■ **TASK MATERIAL**
━━━━━━━━

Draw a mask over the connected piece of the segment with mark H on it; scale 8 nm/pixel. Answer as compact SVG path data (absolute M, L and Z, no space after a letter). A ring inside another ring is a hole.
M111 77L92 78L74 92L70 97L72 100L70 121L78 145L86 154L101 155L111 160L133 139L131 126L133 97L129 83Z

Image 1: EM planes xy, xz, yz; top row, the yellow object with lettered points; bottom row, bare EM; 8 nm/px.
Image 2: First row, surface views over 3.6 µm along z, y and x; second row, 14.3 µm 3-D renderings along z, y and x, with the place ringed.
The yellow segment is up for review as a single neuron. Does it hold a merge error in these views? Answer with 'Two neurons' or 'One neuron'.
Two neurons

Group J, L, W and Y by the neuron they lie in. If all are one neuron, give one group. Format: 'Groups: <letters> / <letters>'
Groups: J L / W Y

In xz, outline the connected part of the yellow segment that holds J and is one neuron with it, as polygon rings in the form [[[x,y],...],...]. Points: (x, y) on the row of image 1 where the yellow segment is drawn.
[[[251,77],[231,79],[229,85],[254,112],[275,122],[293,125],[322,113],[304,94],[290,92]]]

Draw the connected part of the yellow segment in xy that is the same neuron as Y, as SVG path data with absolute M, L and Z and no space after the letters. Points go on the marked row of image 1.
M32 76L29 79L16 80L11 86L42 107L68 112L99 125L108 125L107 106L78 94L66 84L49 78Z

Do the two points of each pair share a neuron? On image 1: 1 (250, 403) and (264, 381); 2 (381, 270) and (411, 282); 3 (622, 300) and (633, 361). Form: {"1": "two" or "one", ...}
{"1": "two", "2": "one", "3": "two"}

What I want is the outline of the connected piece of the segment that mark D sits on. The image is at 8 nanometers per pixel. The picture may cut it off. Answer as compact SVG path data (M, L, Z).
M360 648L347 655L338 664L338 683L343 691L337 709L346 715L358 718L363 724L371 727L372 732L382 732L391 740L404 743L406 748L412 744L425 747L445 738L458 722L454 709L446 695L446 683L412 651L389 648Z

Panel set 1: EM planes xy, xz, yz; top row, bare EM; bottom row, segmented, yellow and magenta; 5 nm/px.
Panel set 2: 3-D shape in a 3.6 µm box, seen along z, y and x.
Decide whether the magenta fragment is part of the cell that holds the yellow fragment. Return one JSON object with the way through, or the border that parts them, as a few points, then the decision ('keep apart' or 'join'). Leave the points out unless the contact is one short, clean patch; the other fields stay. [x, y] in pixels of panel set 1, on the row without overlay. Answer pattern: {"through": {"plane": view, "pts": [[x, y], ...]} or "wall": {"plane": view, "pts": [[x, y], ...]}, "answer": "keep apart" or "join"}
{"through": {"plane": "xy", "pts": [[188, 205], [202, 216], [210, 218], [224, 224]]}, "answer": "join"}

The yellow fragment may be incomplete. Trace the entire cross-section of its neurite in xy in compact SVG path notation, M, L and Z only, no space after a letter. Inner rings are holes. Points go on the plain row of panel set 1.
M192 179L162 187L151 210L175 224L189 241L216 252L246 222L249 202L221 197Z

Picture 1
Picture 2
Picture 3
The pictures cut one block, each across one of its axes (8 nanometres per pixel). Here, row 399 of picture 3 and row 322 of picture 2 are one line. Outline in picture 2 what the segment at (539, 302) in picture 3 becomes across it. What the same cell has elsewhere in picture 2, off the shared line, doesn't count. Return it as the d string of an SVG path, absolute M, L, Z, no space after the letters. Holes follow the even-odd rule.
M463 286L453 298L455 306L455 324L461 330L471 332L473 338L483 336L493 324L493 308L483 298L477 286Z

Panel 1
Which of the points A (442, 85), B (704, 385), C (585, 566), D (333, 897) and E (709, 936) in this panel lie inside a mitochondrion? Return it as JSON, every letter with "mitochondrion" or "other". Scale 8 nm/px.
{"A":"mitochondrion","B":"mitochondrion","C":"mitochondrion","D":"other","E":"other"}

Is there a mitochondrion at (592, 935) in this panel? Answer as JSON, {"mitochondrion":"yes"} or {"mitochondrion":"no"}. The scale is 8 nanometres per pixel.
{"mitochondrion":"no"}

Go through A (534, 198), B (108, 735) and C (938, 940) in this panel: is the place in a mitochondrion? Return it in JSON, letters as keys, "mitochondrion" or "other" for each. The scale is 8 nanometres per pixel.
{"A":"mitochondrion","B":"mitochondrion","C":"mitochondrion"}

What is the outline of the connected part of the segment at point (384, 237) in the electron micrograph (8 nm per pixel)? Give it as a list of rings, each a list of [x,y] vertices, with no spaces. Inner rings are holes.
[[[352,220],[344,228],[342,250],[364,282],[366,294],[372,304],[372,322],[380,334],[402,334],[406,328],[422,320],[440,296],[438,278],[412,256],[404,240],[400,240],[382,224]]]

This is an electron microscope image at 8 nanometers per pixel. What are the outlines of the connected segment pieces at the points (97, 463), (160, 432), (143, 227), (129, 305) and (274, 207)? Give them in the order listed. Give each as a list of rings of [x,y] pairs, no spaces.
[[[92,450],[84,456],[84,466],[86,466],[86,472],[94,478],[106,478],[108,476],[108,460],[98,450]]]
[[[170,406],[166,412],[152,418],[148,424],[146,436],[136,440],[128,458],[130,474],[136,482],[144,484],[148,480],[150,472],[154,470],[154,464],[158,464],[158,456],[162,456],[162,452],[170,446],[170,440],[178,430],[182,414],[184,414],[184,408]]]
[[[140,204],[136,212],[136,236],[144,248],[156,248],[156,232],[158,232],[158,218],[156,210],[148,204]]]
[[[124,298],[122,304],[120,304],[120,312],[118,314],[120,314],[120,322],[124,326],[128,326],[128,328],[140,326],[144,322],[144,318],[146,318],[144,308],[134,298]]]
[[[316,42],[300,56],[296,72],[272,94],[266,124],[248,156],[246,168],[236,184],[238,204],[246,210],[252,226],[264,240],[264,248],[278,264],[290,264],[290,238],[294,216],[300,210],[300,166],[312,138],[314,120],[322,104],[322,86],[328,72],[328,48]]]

━━━━━━━━

■ **TASK DESCRIPTION**
Go through the records above and retype each one exactly.

■ **RESULT FOR THIS TASK**
Draw a mask over the connected piece of the segment with mark H on it; scale 8 nm/pixel. Answer as compact SVG path data (absolute M, L and Z, no space after a letter). A ring inside another ring is a hole.
M111 77L92 78L74 92L70 97L72 100L70 121L78 145L86 154L101 155L111 160L133 139L131 126L133 97L129 83Z

Image 1: EM planes xy, xz, yz; top row, the yellow object with lettered points; bottom row, bare EM; 8 nm/px.
Image 2: First row, surface views over 3.6 µm along z, y and x; second row, 14.3 µm 3-D renderings along z, y and x, with the place ringed.
The yellow segment is up for review as a single neuron. Does it hold a merge error in these views? Answer with 'Two neurons' or 'One neuron'.
Two neurons

Group J, L, W and Y by the neuron they lie in. If all are one neuron, give one group. Format: 'Groups: <letters> / <letters>'
Groups: J L / W Y

In xz, outline the connected part of the yellow segment that holds J and is one neuron with it, as polygon rings in the form [[[x,y],...],...]. Points: (x, y) on the row of image 1 where the yellow segment is drawn.
[[[251,77],[231,79],[229,85],[254,112],[275,122],[293,125],[322,113],[304,94],[290,92]]]

Draw the connected part of the yellow segment in xy that is the same neuron as Y, as SVG path data with absolute M, L and Z and no space after the letters. Points go on the marked row of image 1.
M32 76L29 79L16 80L11 86L42 107L68 112L99 125L108 125L107 106L78 94L66 84L49 78Z

Do the two points of each pair share a neuron? On image 1: 1 (250, 403) and (264, 381); 2 (381, 270) and (411, 282); 3 (622, 300) and (633, 361). Form: {"1": "two" or "one", ...}
{"1": "two", "2": "one", "3": "two"}

What I want is the outline of the connected piece of the segment that mark D sits on. The image is at 8 nanometers per pixel. The picture may cut it off. Answer as compact SVG path data (M, L, Z).
M360 648L347 655L338 664L338 683L343 691L337 709L346 715L358 718L363 724L371 727L372 732L382 732L391 740L404 743L406 748L412 744L425 747L445 738L458 722L454 709L446 695L446 683L412 651L389 648Z

Panel set 1: EM planes xy, xz, yz; top row, bare EM; bottom row, segmented, yellow and magenta; 5 nm/px.
Panel set 2: 3-D shape in a 3.6 µm box, seen along z, y and x.
Decide whether the magenta fragment is part of the cell that holds the yellow fragment. Return one JSON object with the way through, or the border that parts them, as a few points, then the decision ('keep apart' or 'join'). Leave the points out unless the contact is one short, clean patch; the other fields stay. [x, y] in pixels of panel set 1, on the row without overlay. Answer pattern: {"through": {"plane": view, "pts": [[x, y], ...]} or "wall": {"plane": view, "pts": [[x, y], ...]}, "answer": "keep apart" or "join"}
{"through": {"plane": "xy", "pts": [[188, 205], [202, 216], [210, 218], [224, 224]]}, "answer": "join"}

The yellow fragment may be incomplete. Trace the entire cross-section of its neurite in xy in compact SVG path notation, M, L and Z only, no space after a letter. Inner rings are holes. Points go on the plain row of panel set 1.
M192 179L162 187L151 210L175 224L189 241L216 252L246 222L249 202L221 197Z

Picture 1
Picture 2
Picture 3
The pictures cut one block, each across one of its axes (8 nanometres per pixel). Here, row 399 of picture 3 and row 322 of picture 2 are one line. Outline in picture 2 what the segment at (539, 302) in picture 3 becomes across it. What the same cell has elsewhere in picture 2, off the shared line, doesn't count. Return it as the d string of an SVG path, absolute M, L, Z, no space after the letters. Holes follow the even-odd rule.
M463 286L453 298L455 306L455 324L461 330L471 332L473 338L483 336L493 324L493 308L483 298L477 286Z

Panel 1
Which of the points A (442, 85), B (704, 385), C (585, 566), D (333, 897) and E (709, 936) in this panel lie inside a mitochondrion? Return it as JSON, every letter with "mitochondrion" or "other". Scale 8 nm/px.
{"A":"mitochondrion","B":"mitochondrion","C":"mitochondrion","D":"other","E":"other"}

Is there a mitochondrion at (592, 935) in this panel? Answer as JSON, {"mitochondrion":"yes"} or {"mitochondrion":"no"}. The scale is 8 nanometres per pixel.
{"mitochondrion":"no"}

Go through A (534, 198), B (108, 735) and C (938, 940) in this panel: is the place in a mitochondrion? Return it in JSON, letters as keys, "mitochondrion" or "other" for each. The scale is 8 nanometres per pixel.
{"A":"mitochondrion","B":"mitochondrion","C":"mitochondrion"}

What is the outline of the connected part of the segment at point (384, 237) in the electron micrograph (8 nm per pixel)? Give it as a list of rings, each a list of [x,y] vertices, with no spaces. Inner rings are holes.
[[[352,220],[344,228],[342,250],[364,282],[366,294],[372,304],[372,322],[380,334],[402,334],[406,328],[422,320],[440,296],[438,278],[412,256],[404,240],[400,240],[382,224]]]

This is an electron microscope image at 8 nanometers per pixel. What are the outlines of the connected segment pieces at the points (97, 463), (160, 432), (143, 227), (129, 305) and (274, 207)? Give them in the order listed. Give each as a list of rings of [x,y] pairs, no spaces.
[[[92,450],[84,456],[84,466],[86,466],[86,472],[94,478],[106,478],[108,476],[108,460],[98,450]]]
[[[170,406],[166,412],[152,418],[148,424],[146,436],[136,440],[128,458],[130,474],[136,482],[144,484],[148,480],[150,472],[154,470],[154,464],[158,464],[158,456],[162,456],[162,452],[170,446],[170,440],[178,430],[182,414],[184,414],[184,408]]]
[[[140,204],[136,212],[136,236],[144,248],[156,248],[156,232],[158,232],[158,218],[156,210],[148,204]]]
[[[124,298],[122,304],[120,304],[120,312],[118,314],[120,314],[120,322],[124,326],[128,326],[128,328],[140,326],[144,322],[144,318],[146,318],[144,308],[134,298]]]
[[[316,42],[300,56],[296,72],[272,94],[266,124],[248,156],[246,168],[236,184],[238,204],[246,210],[252,226],[264,240],[264,248],[278,264],[290,264],[290,238],[294,216],[300,210],[300,166],[312,138],[314,120],[322,104],[322,86],[328,72],[328,48]]]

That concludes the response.